From the systematic murder of communists in Malaya to the massacre of Land and Freedom Army fighters (dubbed ‘Mau Mau’ by the British occupiers) in Kenya, the ‘elimination of the colonial authority’s enemies’ was commonplace throughout the empire. Not only were ministers aware of unimaginable acts of brutality, including men being ‘roasted alive’, they actively sanctioned torture and murder on an industrial scale.

It is worth remembering that many of the officers commanding in northern Ireland in the 1970s had previously served in British colonies in Africa and Asia. In these territories, the local populations were regarded as inferior and uncivilised, and were oppressed using the most brutal methods. This culture of dehumanisation was continued in the streets of Belfast and Derry, and throughout the north.

Indeed, in 1970, Britain installed Brigadier Frank Kitson as its commander in the north. Kitson had previously received a Military Cross for his role in crushing the Kenyan uprising and was later awarded a Bar to it for brutally suppressing the Malayan National Liberation Army (MNLA), the military arm of the Communist Party of Malaya (CPM).

In 1971, Kitson, drawing on his colonial experiences, wrote Low Intensity Operations: Subversion, Insurgency and Peacekeeping, which became the leading counterinsurgency handbook for all imperialist armies. The methodologies outlined by Kitson included increased cooperation between civil, military and police units, the creation of inter-organisational forces, the installation of provocateurs, and an established network of surveillance within ‘deviant communities’.

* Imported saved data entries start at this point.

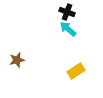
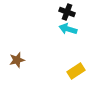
cyan arrow: rotated 24 degrees counterclockwise
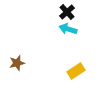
black cross: rotated 28 degrees clockwise
brown star: moved 3 px down
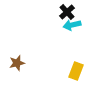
cyan arrow: moved 4 px right, 4 px up; rotated 30 degrees counterclockwise
yellow rectangle: rotated 36 degrees counterclockwise
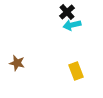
brown star: rotated 28 degrees clockwise
yellow rectangle: rotated 42 degrees counterclockwise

These tactics translated perfectly into Ireland – a country that had historical experiences of death squads in the form of the Black and Tans, and where a relationship between the state and loyalist terror groups already existed. Whilst the Military Reaction Force only lasted a little over a year, it was seen as a prototype and was soon rebranded and relaunched to continue its terrorist activities.

In October this year, one of the most significant books on the war in Ireland, Lethal Allies: British Collusion in Ireland, revealed “indisputable evidence of security forces’ collusion with loyalist paramilitaries. It showed that members of the Royal Ulster Constabulary (RUC) police force and the Ulster Defence Regiment (UDR) of the British army were ‘part of a loyalist gang that killed more than 100 people in one small area in the 1970s’.” (‘Disturbing book on northern Ireland killings demands greater coverage’, Guardian Greenslade blog, 25 October 2013)

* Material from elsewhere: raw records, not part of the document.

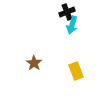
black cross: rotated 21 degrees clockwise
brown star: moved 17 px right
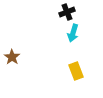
cyan arrow: moved 1 px right, 8 px down
brown star: moved 22 px left, 6 px up
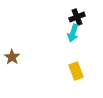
black cross: moved 10 px right, 5 px down
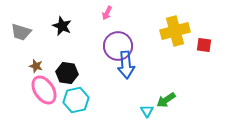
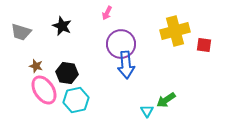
purple circle: moved 3 px right, 2 px up
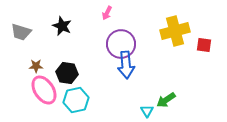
brown star: rotated 16 degrees counterclockwise
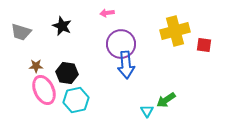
pink arrow: rotated 56 degrees clockwise
pink ellipse: rotated 8 degrees clockwise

This triad of oppression – police, military and loyalist death squads – unleashed horror upon republican communities all over the north of Ireland: pubs were bombed; civilians were harassed, shot and killed; republican volunteers were tortured and executed. They subjected an entire population to systematic terror without any form of accountability.

One of the soldiers interviewed by Panorama claimed that “if you take religion away, they [the IRA] were just gangsters”. On the contrary; whilst the ultimate aim of the armed republican movement was furthering the cause of Irish reunification and independence (for all Irish people, regardless of religion or heritage), it was also vital in protecting the communities that the British army was terrorising.

Similarly, despite the BBC depicting the provisional IRA as ‘cold-blooded killers’ without public support, the movement was successful in reducing the number of British soldiers on the streets of Ireland, winning a range of civil rights for republican communities, and has now evolved into a powerful political force that is moving inexorably towards achieving Irish reunification.

Panorama was not only relevant on Irish matters, however. It was, despite the propagandists’ best efforts, a useful insight into the long-established practices of systematic terror that the state unleashes upon organised resistance.

As soon as the communist movement in this country is successful in persuading a significant section of workers to make the historic break from social democracy – ie, the Labour party and parliamentary democracy – and to assume a more militant and autonomous approach aimed at overthrowing British capital, we can expect the same oppressive measures to be directed against workers at home.

The documentary, Britain’s Secret Terror Force, is currently available in Britain on the BBC iPlayer.